We also visited one of the main dry fruit showrooms while coming back from Avantipura, which was

founded in 9 th century and houses one of the ancient Hindu temples. We bought almonds, walnuts

and other dry fruits, which were available in the showroom at much lesser rates than other places.

As we got ready the next day for our journey back, we found it was snowing heavily and the

prospect of flights taking off appeared quite dim. After enjoying a bit in the snow at the Fortune

Heevan Hotel, we left for the airport amidst incessant snowing, only to be informed that our flight

has been cancelled.

And since the forecast for the next three days also predicted heavy snowing, we

booked our flight tickets after three days. But then we had left the Hotel and as we checked for our

‘forced’ stay’ for three more days, all the hotels had hiked their rates substantially. Fortunately, we

got a good deal at Sarovar Portico Hotel and stayed there for three days and as it snowed heavily

throughout, we really enjoyed going out to the different eating places in the afternoons.

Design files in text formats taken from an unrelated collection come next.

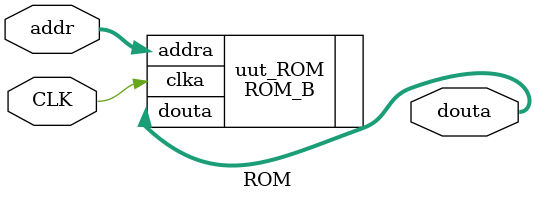
<source format=v>
`timescale 1ns / 1ps

module ROM(CLK,addr,douta);
    input CLK;  
	 input [7:2]addr; 
	 output [31:0]douta;  
	 ROM_B uut_ROM (
	 .clka(CLK), // input clka 	 
	 .addra(addr[7:2]), // input [5 : 0] addra 	 
	 .douta(douta) // output [31 : 0] douta 
	 );  

endmodule 

</source>
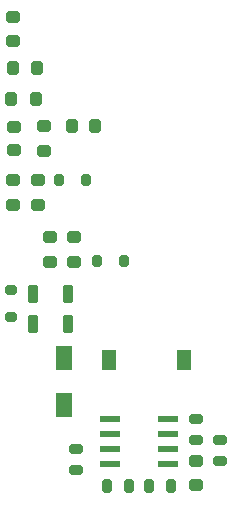
<source format=gbr>
%TF.GenerationSoftware,KiCad,Pcbnew,(6.0.4-0)*%
%TF.CreationDate,2022-10-27T23:32:19+02:00*%
%TF.ProjectId,NE2Pi,4e453250-692e-46b6-9963-61645f706362,rev?*%
%TF.SameCoordinates,Original*%
%TF.FileFunction,Paste,Top*%
%TF.FilePolarity,Positive*%
%FSLAX46Y46*%
G04 Gerber Fmt 4.6, Leading zero omitted, Abs format (unit mm)*
G04 Created by KiCad (PCBNEW (6.0.4-0)) date 2022-10-27 23:32:19*
%MOMM*%
%LPD*%
G01*
G04 APERTURE LIST*
G04 Aperture macros list*
%AMRoundRect*
0 Rectangle with rounded corners*
0 $1 Rounding radius*
0 $2 $3 $4 $5 $6 $7 $8 $9 X,Y pos of 4 corners*
0 Add a 4 corners polygon primitive as box body*
4,1,4,$2,$3,$4,$5,$6,$7,$8,$9,$2,$3,0*
0 Add four circle primitives for the rounded corners*
1,1,$1+$1,$2,$3*
1,1,$1+$1,$4,$5*
1,1,$1+$1,$6,$7*
1,1,$1+$1,$8,$9*
0 Add four rect primitives between the rounded corners*
20,1,$1+$1,$2,$3,$4,$5,0*
20,1,$1+$1,$4,$5,$6,$7,0*
20,1,$1+$1,$6,$7,$8,$9,0*
20,1,$1+$1,$8,$9,$2,$3,0*%
G04 Aperture macros list end*
%ADD10RoundRect,0.135000X-0.325000X-0.585000X0.325000X-0.585000X0.325000X0.585000X-0.325000X0.585000X0*%
%ADD11RoundRect,0.147500X0.412500X-0.262500X0.412500X0.262500X-0.412500X0.262500X-0.412500X-0.262500X0*%
%ADD12RoundRect,0.130000X-0.430000X0.350000X-0.430000X-0.350000X0.430000X-0.350000X0.430000X0.350000X0*%
%ADD13RoundRect,0.132500X0.447500X-0.337500X0.447500X0.337500X-0.447500X0.337500X-0.447500X-0.337500X0*%
%ADD14RoundRect,0.147500X0.262500X0.412500X-0.262500X0.412500X-0.262500X-0.412500X0.262500X-0.412500X0*%
%ADD15R,1.200000X1.760000*%
%ADD16RoundRect,0.145000X0.275000X0.335000X-0.275000X0.335000X-0.275000X-0.335000X0.275000X-0.335000X0*%
%ADD17R,1.440000X2.000000*%
%ADD18RoundRect,0.132500X-0.447500X0.337500X-0.447500X-0.337500X0.447500X-0.337500X0.447500X0.337500X0*%
%ADD19RoundRect,0.130000X0.430000X-0.350000X0.430000X0.350000X-0.430000X0.350000X-0.430000X-0.350000X0*%
%ADD20RoundRect,0.147500X-0.412500X0.262500X-0.412500X-0.262500X0.412500X-0.262500X0.412500X0.262500X0*%
%ADD21RoundRect,0.132500X0.337500X0.447500X-0.337500X0.447500X-0.337500X-0.447500X0.337500X-0.447500X0*%
%ADD22RoundRect,0.130000X0.350000X0.430000X-0.350000X0.430000X-0.350000X-0.430000X0.350000X-0.430000X0*%
%ADD23RoundRect,0.145000X0.335000X-0.275000X0.335000X0.275000X-0.335000X0.275000X-0.335000X-0.275000X0*%
%ADD24RoundRect,0.000000X-0.780000X-0.240000X0.780000X-0.240000X0.780000X0.240000X-0.780000X0.240000X0*%
G04 APERTURE END LIST*
D10*
%TO.C,C10*%
X121998000Y-39243000D03*
X119048000Y-39243000D03*
%TD*%
D11*
%TO.C,R6*%
X134874000Y-51538500D03*
X134874000Y-53363500D03*
%TD*%
D12*
%TO.C,R3*%
X117348000Y-15764000D03*
X117348000Y-17764000D03*
%TD*%
D13*
%TO.C,C6*%
X122555000Y-34395500D03*
X122555000Y-36470500D03*
%TD*%
D14*
%TO.C,R8*%
X128905000Y-55499000D03*
X130730000Y-55499000D03*
%TD*%
D15*
%TO.C,L1*%
X131851000Y-44831000D03*
X125451000Y-44831000D03*
%TD*%
D16*
%TO.C,FB1*%
X121278000Y-29591000D03*
X123578000Y-29591000D03*
%TD*%
D11*
%TO.C,C4*%
X122682000Y-52300500D03*
X122682000Y-54125500D03*
%TD*%
D17*
%TO.C,D1*%
X121666000Y-44609000D03*
X121666000Y-48609000D03*
%TD*%
D13*
%TO.C,C8*%
X120523000Y-34395500D03*
X120523000Y-36470500D03*
%TD*%
%TO.C,C3*%
X132842000Y-53318500D03*
X132842000Y-55393500D03*
%TD*%
D18*
%TO.C,C1*%
X120015000Y-24997500D03*
X120015000Y-27072500D03*
%TD*%
D16*
%TO.C,FB2*%
X124453000Y-36449000D03*
X126753000Y-36449000D03*
%TD*%
D19*
%TO.C,R4*%
X117475000Y-27035000D03*
X117475000Y-25035000D03*
%TD*%
D18*
%TO.C,C7*%
X119507000Y-31644500D03*
X119507000Y-29569500D03*
%TD*%
D20*
%TO.C,R5*%
X132842000Y-51585500D03*
X132842000Y-49760500D03*
%TD*%
D21*
%TO.C,C2*%
X119274500Y-22733000D03*
X117199500Y-22733000D03*
%TD*%
D22*
%TO.C,R1*%
X124317000Y-25019000D03*
X122317000Y-25019000D03*
%TD*%
D18*
%TO.C,C5*%
X117348000Y-31644500D03*
X117348000Y-29569500D03*
%TD*%
D23*
%TO.C,FB3*%
X117221000Y-38855000D03*
X117221000Y-41155000D03*
%TD*%
D24*
%TO.C,U3*%
X125541000Y-49784000D03*
X125541000Y-51054000D03*
X125541000Y-52324000D03*
X125541000Y-53594000D03*
X130491000Y-53594000D03*
X130491000Y-52324000D03*
X130491000Y-51054000D03*
X130491000Y-49784000D03*
%TD*%
D22*
%TO.C,R2*%
X119364000Y-20066000D03*
X117364000Y-20066000D03*
%TD*%
D10*
%TO.C,C9*%
X121998000Y-41783000D03*
X119048000Y-41783000D03*
%TD*%
D14*
%TO.C,R7*%
X125349000Y-55499000D03*
X127174000Y-55499000D03*
%TD*%
M02*

</source>
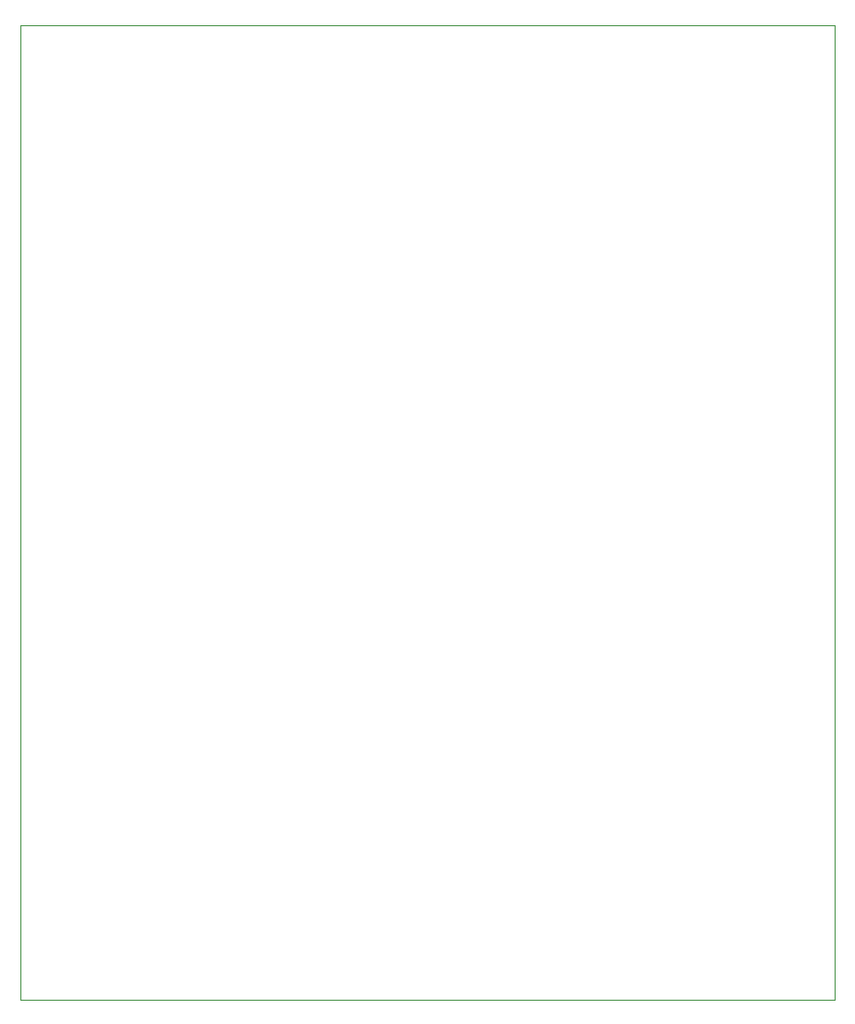
<source format=gbr>
G04 #@! TF.GenerationSoftware,KiCad,Pcbnew,5.1.7*
G04 #@! TF.CreationDate,2020-11-06T15:39:22+01:00*
G04 #@! TF.ProjectId,signal_generator,7369676e-616c-45f6-9765-6e657261746f,rev?*
G04 #@! TF.SameCoordinates,Original*
G04 #@! TF.FileFunction,Profile,NP*
%FSLAX46Y46*%
G04 Gerber Fmt 4.6, Leading zero omitted, Abs format (unit mm)*
G04 Created by KiCad (PCBNEW 5.1.7) date 2020-11-06 15:39:22*
%MOMM*%
%LPD*%
G01*
G04 APERTURE LIST*
G04 #@! TA.AperFunction,Profile*
%ADD10C,0.050000*%
G04 #@! TD*
G04 APERTURE END LIST*
D10*
X189000000Y-139000000D02*
X189000000Y-54000000D01*
X260000000Y-139000000D02*
X189000000Y-139000000D01*
X260000000Y-54000000D02*
X260000000Y-139000000D01*
X189000000Y-54000000D02*
X260000000Y-54000000D01*
M02*

</source>
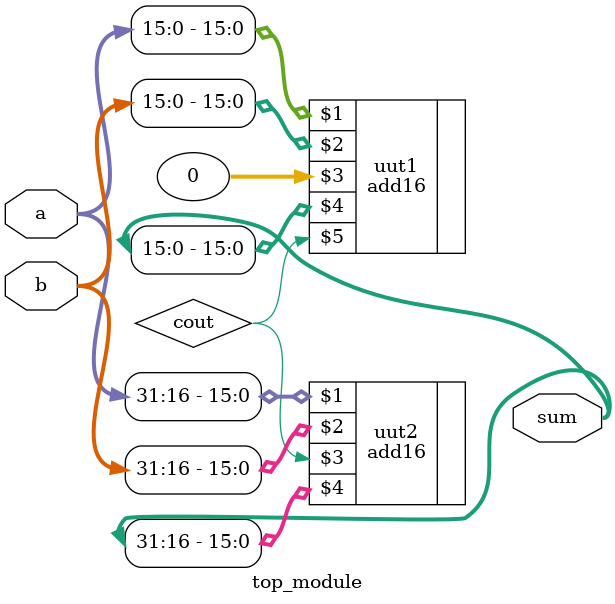
<source format=v>
module top_module(
    input [31:0] a,
    input [31:0] b,
    output [31:0] sum
);
    wire cout;
    add16 uut1(a[15:0],b[15:0],0,sum[15:0], cout);
    add16 uut2(a[31:16], b[31:16],cout, sum[31:16]);

endmodule

</source>
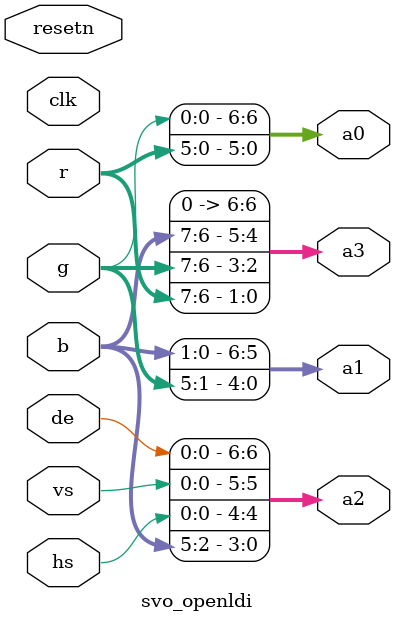
<source format=v>
/*
 *  SVO - Simple Video Out FPGA Core
 *
 *  Copyright (C) 2014  Clifford Wolf <clifford@clifford.at>
 *  
 *  Permission to use, copy, modify, and/or distribute this software for any
 *  purpose with or without fee is hereby granted, provided that the above
 *  copyright notice and this permission notice appear in all copies.
 *  
 *  THE SOFTWARE IS PROVIDED "AS IS" AND THE AUTHOR DISCLAIMS ALL WARRANTIES
 *  WITH REGARD TO THIS SOFTWARE INCLUDING ALL IMPLIED WARRANTIES OF
 *  MERCHANTABILITY AND FITNESS. IN NO EVENT SHALL THE AUTHOR BE LIABLE FOR
 *  ANY SPECIAL, DIRECT, INDIRECT, OR CONSEQUENTIAL DAMAGES OR ANY DAMAGES
 *  WHATSOEVER RESULTING FROM LOSS OF USE, DATA OR PROFITS, WHETHER IN AN
 *  ACTION OF CONTRACT, NEGLIGENCE OR OTHER TORTIOUS ACTION, ARISING OUT OF
 *  OR IN CONNECTION WITH THE USE OR PERFORMANCE OF THIS SOFTWARE.
 *
 */

`timescale 1ns / 1ps
`include "svo_defines.vh"

module svo_openldi (
	input clk, resetn,
	input de, vs, hs,
	input [7:0] r, g, b,
	output [6:0] a0, a1, a2, a3
);
	assign a0 = {g[0], r[5], r[4], r[3], r[2], r[1], r[0]};
	assign a1 = {b[1], b[0], g[5], g[4], g[3], g[2], g[1]};
	assign a2 = {  de,   vs,   hs, b[5], b[4], b[3], b[2]};
	assign a3 = {   0, b[7], b[6], g[7], g[6], r[7], r[6]};
endmodule

</source>
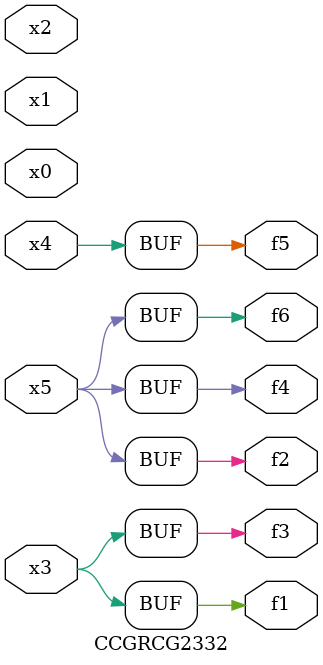
<source format=v>
module CCGRCG2332(
	input x0, x1, x2, x3, x4, x5,
	output f1, f2, f3, f4, f5, f6
);
	assign f1 = x3;
	assign f2 = x5;
	assign f3 = x3;
	assign f4 = x5;
	assign f5 = x4;
	assign f6 = x5;
endmodule

</source>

Snowfell Café was one of them and I must tell you it gives you a different kind of experience. Fortunately, sky cleared enough on the fourth day i.e. January 7, 2021, to enable us to take off and say goodbye to Kashmir after a memorable stay. Kashmir is a beautiful place and one must visit during both the seasons to fully enjoy the scenic beauty and the snow.

There are a few things one must keep in mind while visiting Kashmir during ‘snowtime’ – always

carry inners for maintaining body warmth when going out and keep your head covered. Also be very

careful while walking on solidified ice as you tend to slip a lot, as I fell twice while going up the slope

to our hotel in Gumarg.

The local Kashmiris are extremely nice and simple people, helpful and courteous and as I conclude

this travelogue, I salute them as they did everything possible to make our stay comfortable.